13. Can diagnosis of imminent preterm birth can be made lower-level health facility?
14. Can a prereferral dose be administered at a lower-level health facility?
15. Can improvements be made to the referral system, including transport?
Strategies to improve use 16. Have health providers received sufficient training on use of ACS, tocolytics, magnesium sulphate for fetal neuroprotection, and antibiotics for PPROM?
17. Are there available reminder systems and educational materials on ACS, tocolytics, magnesium sulphate for fetal neuroprotection, and antibiotics for PPROM available and accessible?

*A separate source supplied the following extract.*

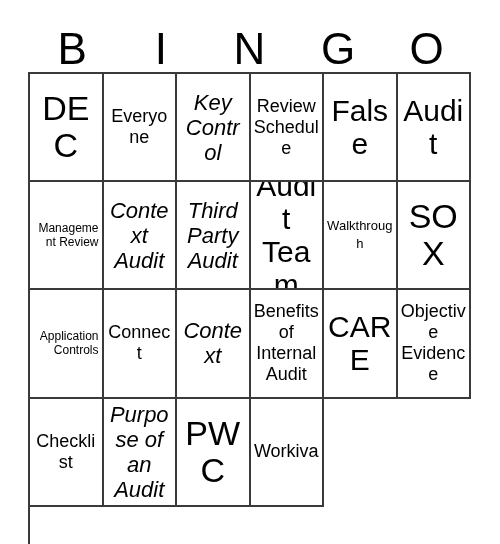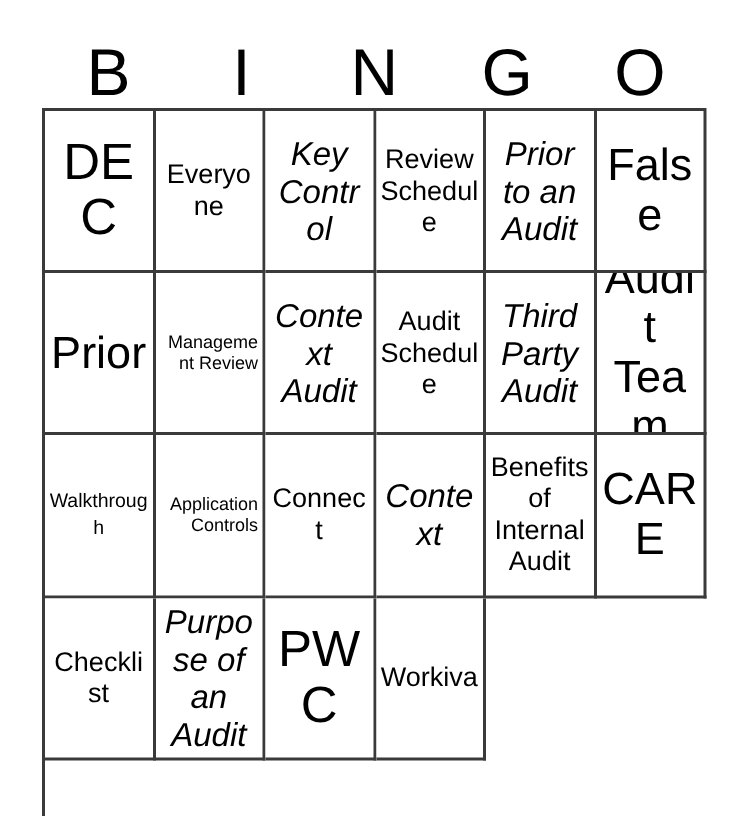"Prior to an Audit" div.bingo-cell { html: <div> <span>Prior to an Audit</span> </div> -> none }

18. Are key performance indicators and audit and feedback available for ACS, tocolytics, magnesium sulphate for fetal neuroprotection, and antibiotics for PPROM?
19. Have change champions or opinion leaders to promote use of ACS, tocolytics, magnesium sulphate for fetal neuroprotection, and antibiotics for PPROM been appointed at health facility?
Women’s acceptability on using interventions 20. Do women and partners receive education and educational materials on signs of preterm birth and preterm birth management early in pregnancy?
21. Do women have sufficient time and opportunity to discuss preterm birth management plans with health providers?

ACS, antenatal corticosteroid; PPROM, preterm prelabour rupture of membranes; WHO, World Health Organisation.